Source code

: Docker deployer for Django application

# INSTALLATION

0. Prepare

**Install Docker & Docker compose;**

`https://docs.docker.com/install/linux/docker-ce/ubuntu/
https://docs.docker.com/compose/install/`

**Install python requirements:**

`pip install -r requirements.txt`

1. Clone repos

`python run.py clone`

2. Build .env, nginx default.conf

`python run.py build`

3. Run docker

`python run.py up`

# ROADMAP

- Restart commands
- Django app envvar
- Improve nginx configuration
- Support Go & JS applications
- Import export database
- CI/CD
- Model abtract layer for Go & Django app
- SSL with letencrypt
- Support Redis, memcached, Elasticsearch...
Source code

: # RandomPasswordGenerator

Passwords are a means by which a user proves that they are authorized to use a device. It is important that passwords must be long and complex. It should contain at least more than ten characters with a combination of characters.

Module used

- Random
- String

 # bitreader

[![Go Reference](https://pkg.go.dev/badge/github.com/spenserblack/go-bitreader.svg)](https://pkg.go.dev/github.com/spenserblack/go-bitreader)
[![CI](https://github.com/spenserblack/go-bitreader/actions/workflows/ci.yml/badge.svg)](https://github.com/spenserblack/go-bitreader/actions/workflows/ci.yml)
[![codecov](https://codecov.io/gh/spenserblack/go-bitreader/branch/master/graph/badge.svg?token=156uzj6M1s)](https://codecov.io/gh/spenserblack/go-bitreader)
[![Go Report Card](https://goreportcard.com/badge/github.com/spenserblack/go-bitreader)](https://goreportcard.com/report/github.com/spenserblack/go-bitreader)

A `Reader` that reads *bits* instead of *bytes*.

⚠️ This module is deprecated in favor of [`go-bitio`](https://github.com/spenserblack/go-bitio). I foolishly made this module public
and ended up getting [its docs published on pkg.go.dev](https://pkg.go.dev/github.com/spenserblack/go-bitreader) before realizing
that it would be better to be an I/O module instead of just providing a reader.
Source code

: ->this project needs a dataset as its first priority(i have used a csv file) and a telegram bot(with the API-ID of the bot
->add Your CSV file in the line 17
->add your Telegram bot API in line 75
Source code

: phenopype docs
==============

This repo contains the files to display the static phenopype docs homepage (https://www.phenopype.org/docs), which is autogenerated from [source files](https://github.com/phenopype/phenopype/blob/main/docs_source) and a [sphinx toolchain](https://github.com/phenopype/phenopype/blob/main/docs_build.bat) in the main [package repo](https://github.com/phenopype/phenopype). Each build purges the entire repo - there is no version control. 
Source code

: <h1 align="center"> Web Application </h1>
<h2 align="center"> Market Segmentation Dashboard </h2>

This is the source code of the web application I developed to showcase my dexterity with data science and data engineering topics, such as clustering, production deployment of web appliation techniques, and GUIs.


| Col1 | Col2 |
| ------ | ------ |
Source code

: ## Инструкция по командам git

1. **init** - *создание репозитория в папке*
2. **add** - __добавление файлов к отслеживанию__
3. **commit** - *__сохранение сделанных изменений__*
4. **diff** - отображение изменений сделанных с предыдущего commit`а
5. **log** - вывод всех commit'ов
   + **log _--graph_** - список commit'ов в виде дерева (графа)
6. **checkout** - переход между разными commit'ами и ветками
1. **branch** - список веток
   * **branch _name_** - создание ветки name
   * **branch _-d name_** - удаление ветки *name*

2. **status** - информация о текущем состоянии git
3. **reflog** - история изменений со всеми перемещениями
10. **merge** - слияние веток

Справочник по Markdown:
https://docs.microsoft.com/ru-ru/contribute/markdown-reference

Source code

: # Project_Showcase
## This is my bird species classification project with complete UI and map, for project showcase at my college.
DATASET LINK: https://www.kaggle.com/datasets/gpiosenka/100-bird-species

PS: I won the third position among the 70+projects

★ ★ ★ ★

Your goal
Reproduce every one of the records above verbatim, from first line to last.

Response box
Source code

: Docker deployer for Django application

# INSTALLATION

0. Prepare

**Install Docker & Docker compose;**

`https://docs.docker.com/install/linux/docker-ce/ubuntu/
https://docs.docker.com/compose/install/`

**Install python requirements:**

`pip install -r requirements.txt`

1. Clone repos

`python run.py clone`

2. Build .env, nginx default.conf

`python run.py build`

3. Run docker

`python run.py up`

# ROADMAP

- Restart commands
- Django app envvar
- Improve nginx configuration
- Support Go & JS applications
- Import export database
- CI/CD
- Model abtract layer for Go & Django app
- SSL with letencrypt
- Support Redis, memcached, Elasticsearch...
Source code

: # RandomPasswordGenerator

Passwords are a means by which a user proves that they are authorized to use a device. It is important that passwords must be long and complex. It should contain at least more than ten characters with a combination of characters.

Module used

- Random
- String

 # bitreader

[![Go Reference](https://pkg.go.dev/badge/github.com/spenserblack/go-bitreader.svg)](https://pkg.go.dev/github.com/spenserblack/go-bitreader)
[![CI](https://github.com/spenserblack/go-bitreader/actions/workflows/ci.yml/badge.svg)](https://github.com/spenserblack/go-bitreader/actions/workflows/ci.yml)
[![codecov](https://codecov.io/gh/spenserblack/go-bitreader/branch/master/graph/badge.svg?token=156uzj6M1s)](https://codecov.io/gh/spenserblack/go-bitreader)
[![Go Report Card](https://goreportcard.com/badge/github.com/spenserblack/go-bitreader)](https://goreportcard.com/report/github.com/spenserblack/go-bitreader)

A `Reader` that reads *bits* instead of *bytes*.

⚠️ This module is deprecated in favor of [`go-bitio`](https://github.com/spenserblack/go-bitio). I foolishly made this module public
and ended up getting [its docs published on pkg.go.dev](https://pkg.go.dev/github.com/spenserblack/go-bitreader) before realizing
that it would be better to be an I/O module instead of just providing a reader.
Source code

: ->this project needs a dataset as its first priority(i have used a csv file) and a telegram bot(with the API-ID of the bot
->add Your CSV file in the line 17
->add your Telegram bot API in line 75
Source code

: phenopype docs
==============

This repo contains the files to display the static phenopype docs homepage (https://www.phenopype.org/docs), which is autogenerated from [source files](https://github.com/phenopype/phenopype/blob/main/docs_source) and a [sphinx toolchain](https://github.com/phenopype/phenopype/blob/main/docs_build.bat) in the main [package repo](https://github.com/phenopype/phenopype). Each build purges the entire repo - there is no version control. 
Source code

: <h1 align="center"> Web Application </h1>
<h2 align="center"> Market Segmentation Dashboard </h2>

This is the source code of the web application I developed to showcase my dexterity with data science and data engineering topics, such as clustering, production deployment of web appliation techniques, and GUIs.


| Col1 | Col2 |
| ------ | ------ |
Source code

: ## Инструкция по командам git

1. **init** - *создание репозитория в папке*
2. **add** - __добавление файлов к отслеживанию__
3. **commit** - *__сохранение сделанных изменений__*
4. **diff** - отображение изменений сделанных с предыдущего commit`а
5. **log** - вывод всех commit'ов
   + **log _--graph_** - список commit'ов в виде дерева (графа)
6. **checkout** - переход между разными commit'ами и ветками
1. **branch** - список веток
   * **branch _name_** - создание ветки name
   * **branch _-d name_** - удаление ветки *name*

2. **status** - информация о текущем состоянии git
3. **reflog** - история изменений со всеми перемещениями
10. **merge** - слияние веток

Справочник по Markdown:
https://docs.microsoft.com/ru-ru/contribute/markdown-reference

Source code

: # Project_Showcase
## This is my bird species classification project with complete UI and map, for project showcase at my college.
DATASET LINK: https://www.kaggle.com/datasets/gpiosenka/100-bird-species

PS: I won the third position among the 70+projects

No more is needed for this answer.